### [TASK INSTRUCTIONS]
The copy you give must match the listing below exactly and contain no pictures.

### [TASK DATA]
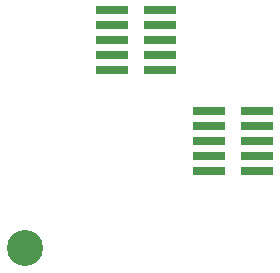
<source format=gbp>
G04*
G04 #@! TF.GenerationSoftware,Altium Limited,Altium Designer,18.1.11 (251)*
G04*
G04 Layer_Color=128*
%FSLAX25Y25*%
%MOIN*%
G70*
G01*
G75*
%ADD11C,0.12000*%
%ADD19R,0.10984X0.02913*%
%ADD24R,0.10984X0.02914*%
D11*
X-53000Y-53000D02*
D03*
D19*
X-24012Y6406D02*
D03*
X-8012D02*
D03*
X-24012Y11406D02*
D03*
X-8012D02*
D03*
X-24012Y16406D02*
D03*
X-8012D02*
D03*
X-24012Y21406D02*
D03*
X-8012D02*
D03*
X-24012Y26406D02*
D03*
X-8012D02*
D03*
X8312Y-27095D02*
D03*
X24312D02*
D03*
X8312Y-22095D02*
D03*
X24312D02*
D03*
X8312Y-17095D02*
D03*
X24312D02*
D03*
X8312Y-12094D02*
D03*
X24312D02*
D03*
X8312Y-7095D02*
D03*
X24312D02*
D03*
D24*
X-24012Y6406D02*
D03*
X-8012D02*
D03*
X-24012Y11406D02*
D03*
X-8012D02*
D03*
X-24012Y16406D02*
D03*
X-8012D02*
D03*
X-24012Y21406D02*
D03*
X-8012D02*
D03*
X-24012Y26406D02*
D03*
X-8012D02*
D03*
X8312Y-27095D02*
D03*
X24312D02*
D03*
X8312Y-22095D02*
D03*
X24312D02*
D03*
X8312Y-17095D02*
D03*
X24312D02*
D03*
X8312Y-12095D02*
D03*
X24312D02*
D03*
X8312Y-7095D02*
D03*
X24312D02*
D03*
M02*

</source>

### [RESPONSE TO THE EXERCISE]
<source format=gbp>
G04*
G04 #@! TF.GenerationSoftware,Altium Limited,Altium Designer,18.1.11 (251)*
G04*
G04 Layer_Color=128*
%FSLAX25Y25*%
%MOIN*%
G70*
G01*
G75*
%ADD11C,0.12000*%
%ADD19R,0.10984X0.02913*%
%ADD24R,0.10984X0.02914*%
D11*
X-53000Y-53000D02*
D03*
D19*
X-24012Y6406D02*
D03*
X-8012D02*
D03*
X-24012Y11406D02*
D03*
X-8012D02*
D03*
X-24012Y16406D02*
D03*
X-8012D02*
D03*
X-24012Y21406D02*
D03*
X-8012D02*
D03*
X-24012Y26406D02*
D03*
X-8012D02*
D03*
X8312Y-27095D02*
D03*
X24312D02*
D03*
X8312Y-22095D02*
D03*
X24312D02*
D03*
X8312Y-17095D02*
D03*
X24312D02*
D03*
X8312Y-12094D02*
D03*
X24312D02*
D03*
X8312Y-7095D02*
D03*
X24312D02*
D03*
D24*
X-24012Y6406D02*
D03*
X-8012D02*
D03*
X-24012Y11406D02*
D03*
X-8012D02*
D03*
X-24012Y16406D02*
D03*
X-8012D02*
D03*
X-24012Y21406D02*
D03*
X-8012D02*
D03*
X-24012Y26406D02*
D03*
X-8012D02*
D03*
X8312Y-27095D02*
D03*
X24312D02*
D03*
X8312Y-22095D02*
D03*
X24312D02*
D03*
X8312Y-17095D02*
D03*
X24312D02*
D03*
X8312Y-12095D02*
D03*
X24312D02*
D03*
X8312Y-7095D02*
D03*
X24312D02*
D03*
M02*

</source>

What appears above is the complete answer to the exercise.